Bad Idea: Dipping Pet in Motor Oil, Bleach, Vinegar or Turpentine

Bathing your dog or cat in motor oil, bleach or turpentine is dangerous way to attempt to get rid of fleas or ticks. Depending on the substance, it could cause serious health problems, chemical burns, even death. Vinegar, while it may seem like the safer bet, also has its problems.

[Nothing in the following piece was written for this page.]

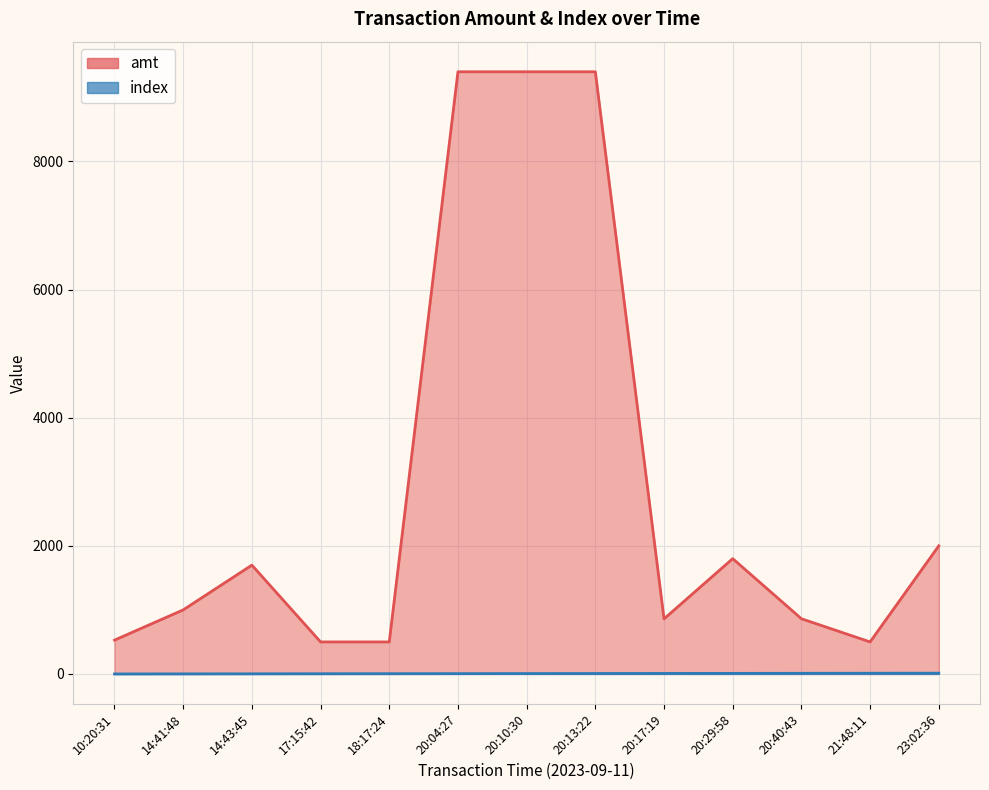

At which category is the sum across all series the highest?

20:13:22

According to the ASPCA Poison Control Center, ingesting undiluted vinegar can lead to vomiting, diarrhea, mouth irritation and pain.

Lighting match


Bad Idea: Burning a Tick off with Lit Match

Holding a lit match next to fur to remove a tiny parasite should set off alarm bells in your head. If anything, this tick-removal technique could set your poor pet on fire. You should also avoid freezing off a tick with an aerosol-based freezing gel, as you’re more likely to hurt your pet than help him.

Essential oils


Bad Idea: Using Undiluted Essential Oils Directly on Your Pet

Some essential oils, like citronella, may help repel parasites, but that doesn’t mean you should use them on your dog or cat. Essential oils can be toxic to pets at certain concentrations, and these substances can be inhaled, absorbed through the skin or licked by your pet. Some natural flea and tick pet shampoos may contain essential oils, but because the oils are diluted with other ingredients, they are more likely to be safe if used according to label directions.

Nail polish


Bad Idea: Using Nail Polish and Petroleum Jelly to Kill Ticks

It’s an old wives’ tale that nail polish is an effective way to remove ticks. Many people think painting over a tick with varnish or smothering it in petroleum jelly will drown and kill the tick. But it could cause the tick to salivate or regurgitate into the bite wound, increasing the risk of infection. So keep nail polish on fingernails — not on your dog or cat.

The Best Ways to Prevent Parasites

Want to know what will work for you dog or cat? Talk with your veterinarian who can recommend safe parasite-control products that are effective for the parasites in your area. Then make sure you use them as directed.